Medicine · Renal Medicine (AKI, CKD, Nephrotic/Nephritic, RTA, Electrolytes)

A 55-year-old woman on chronic NSAIDs and an ACE inhibitor for hypertension undergoes coronary angiography with iodinated contrast. Twenty-four hours later, her serum creatinine rises from 1.0 to 2.4 mg/dL. Urinalysis shows bland sediment with no casts. Urine sodium is 8 mEq/L, fractional excretion of sodium (FeNa) is 0.3%. Which type of AKI does this represent?

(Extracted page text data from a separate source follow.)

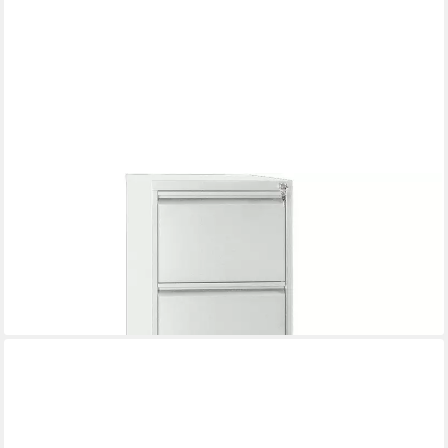
GUERKAN
Hängeregisterschrank aus Stahl und mit durchgehender
Griffleiste
ab 380,79 €
lieferbar in 3 Wochen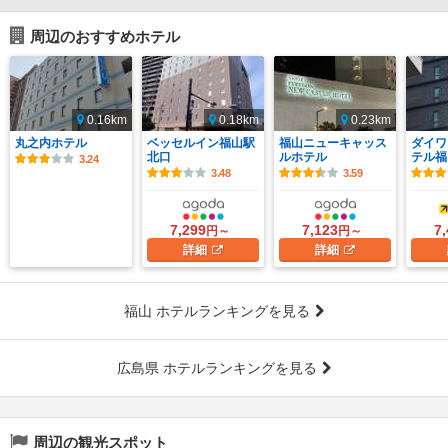
周辺のおすすめホテル
0.16km
0.18km
0.23km
丸之内ホテル
ベッセルイン福山駅
福山ニューキャッス
ダイワ
北口
ルホテル
テル福
3.24
3.48
3.59
7,299
7,123
7
円～
円～
詳細
詳細
福山 ホテルランキングを見る
広島県 ホテルランキングを見る
周辺の観光スポット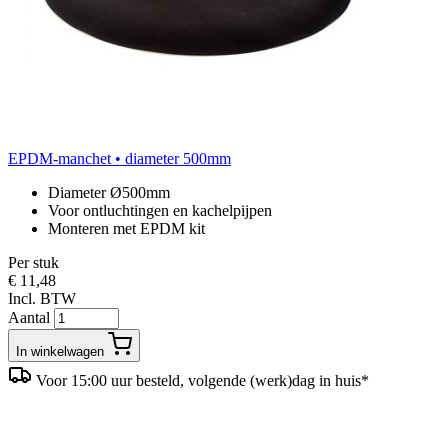
EPDM-manchet • diameter 500mm
Diameter Ø500mm
Voor ontluchtingen en kachelpijpen
Monteren met EPDM kit
Per stuk
€ 11,48
Incl. BTW
Aantal
In winkelwagen
Voor 15:00 uur besteld, volgende (werk)dag in huis*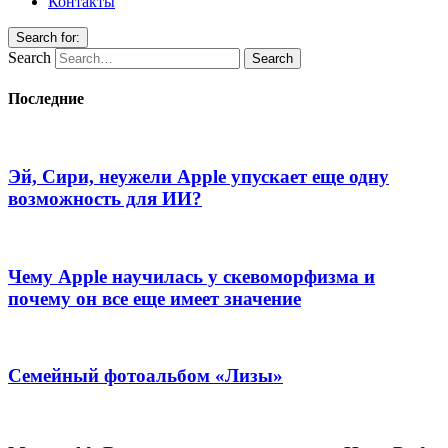
Контакты
Search for:
Search
Последние
Эй, Сири, неужели Apple упускает еще одну
возможность для ИИ?
Чему Apple научилась у скевоморфизма и
почему он все еще имеет значение
Семейный фотоальбом «Лизы»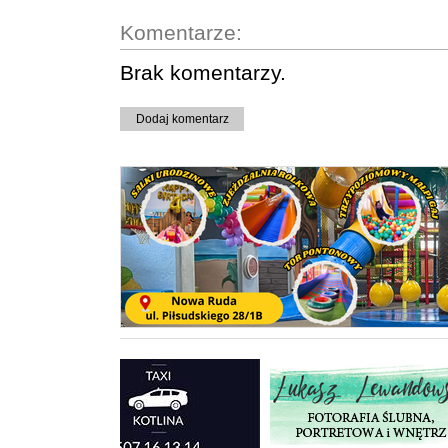
Komentarze:
Brak komentarzy.
Dodaj komentarz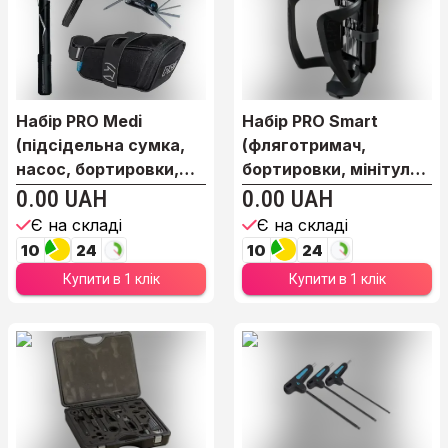
Набір PRO Medi
Набір PRO Smart
(підсідельна сумка,
(фляготримач,
насос, бортировки,
бортировки, мінітул
м...
9ф)
0.00 UAH
0.00 UAH
Є на складі
Є на складі
10
24
10
24
Купити в 1 клік
Купити в 1 клік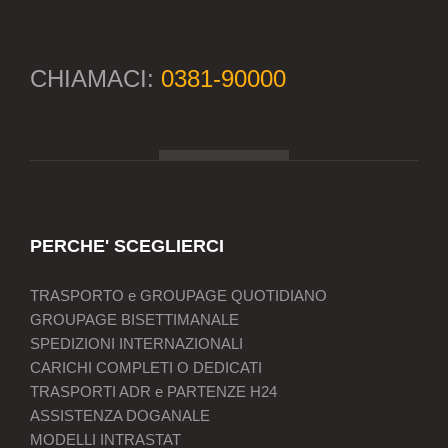
CHIAMACI:
0381-90000
PERCHE' SCEGLIERCI
TRASPORTO e GROUPAGE QUOTIDIANO
GROUPAGE BISETTIMANALE
SPEDIZIONI INTERNAZIONALI
CARICHI COMPLETI O DEDICATI
TRASPORTI ADR e PARTENZE H24
ASSISTENZA DOGANALE
MODELLI INTRASTAT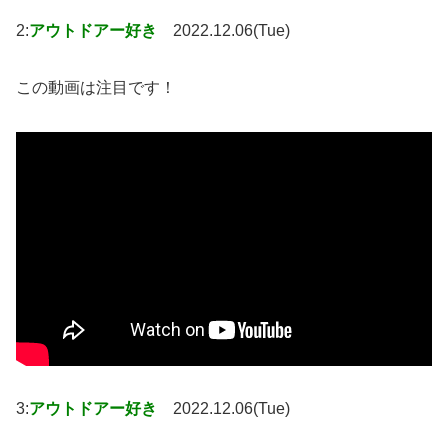
2:
アウトドアー好き
2022.12.06(Tue)
この動画は注目です！
3:
アウトドアー好き
2022.12.06(Tue)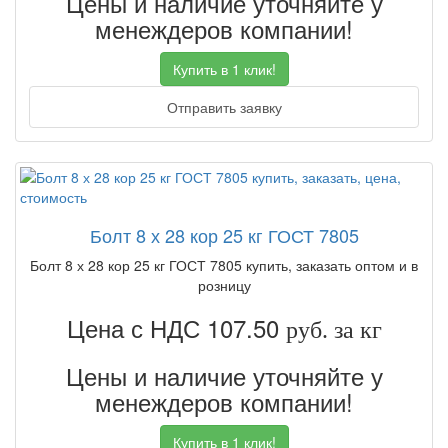
Цены и наличие уточняйте у
менеждеров компании!
Купить в 1 клик!
Отправить заявку
Болт 8 х 28 кор 25 кг ГОСТ 7805
Болт 8 х 28 кор 25 кг ГОСТ 7805 купить, заказать оптом и в
розницу
Цена с НДС 107.50
руб. за кг
Цены и наличие уточняйте у
менеждеров компании!
Купить в 1 клик!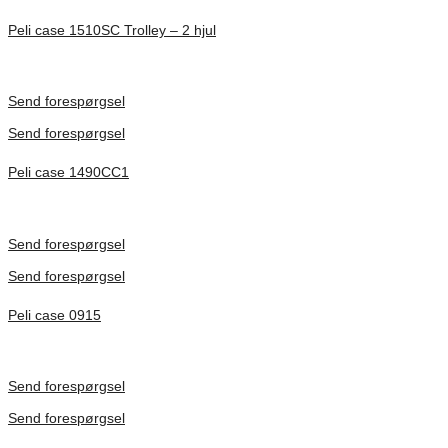
Peli case 1510SC Trolley – 2 hjul
Inv. Mått 501 × 279 × 193 mm
Förfrågan pris
Send forespørgsel
Send forespørgsel
Peli case 1490CC1
Inv. Mått 451 × 289 × 105 mm
Förfrågan pris
Send forespørgsel
Send forespørgsel
Peli case 0915
Inv. Mått 122 × 57 × 14 mm
Förfrågan pris
Send forespørgsel
Send forespørgsel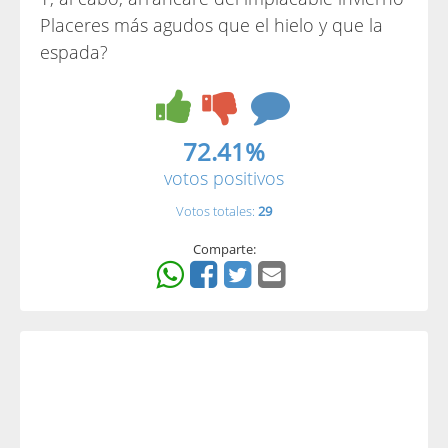
Placeres más agudos que el hielo y que la
espada?
72.41%
votos positivos
Votos totales:
29
Comparte: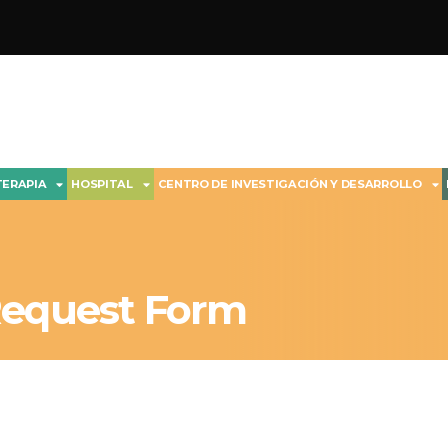
TERAPIA
HOSPITAL
CENTRO DE INVESTIGACIÓN Y DESARROLLO
Request Form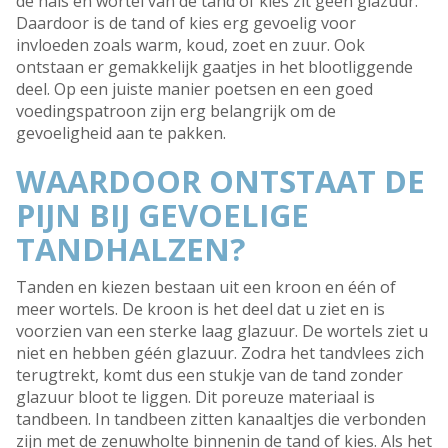
de hals en wortel van de tand of kies zit geen glazuur.
Daardoor is de tand of kies erg gevoelig voor
invloeden zoals warm, koud, zoet en zuur. Ook
ontstaan er gemakkelijk gaatjes in het blootliggende
deel. Op een juiste manier poetsen en een goed
voedingspatroon zijn erg belangrijk om de
gevoeligheid aan te pakken.
WAARDOOR ONTSTAAT DE
PIJN BIJ GEVOELIGE
TANDHALZEN?
Tanden en kiezen bestaan uit een kroon en één of
meer wortels. De kroon is het deel dat u ziet en is
voorzien van een sterke laag glazuur. De wortels ziet u
niet en hebben géén glazuur. Zodra het tandvlees zich
terugtrekt, komt dus een stukje van de tand zonder
glazuur bloot te liggen. Dit poreuze materiaal is
tandbeen. In tandbeen zitten kanaaltjes die verbonden
zijn met de zenuwholte binnenin de tand of kies. Als het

  • A Intrinsic AKI due to contrast nephropathy (acute tubular injury)
  • B Pre-renal AKI due to effective volume depletion
  • C Post-renal AKI due to urinary obstruction
  • D Intrinsic AKI due to acute interstitial nephritis from NSAIDs
Correct answer: B. Pre-renal AKI due to effective volume depletion

Explanation

FeNa < 1% and urine sodium < 20 mEq/L with a bland sediment suggest pre-renal physiology (intact tubular sodium-conserving response). NSAIDs inhibit prostaglandin-mediated afferent arteriolar dilation and impair the compensatory response to reduced renal perfusion; ACE inhibitors blunt efferent arteriolar vasoconstriction, further reducing GFR. Together they predispose to hemodynamically mediated (functional/pre-renal) AKI in the setting of contrast administration. Contrast nephropathy produces ATN with granular muddy-brown casts and FeNa typically > 1%.

Reference: Harrison's Principles of Internal Medicine, 21st ed.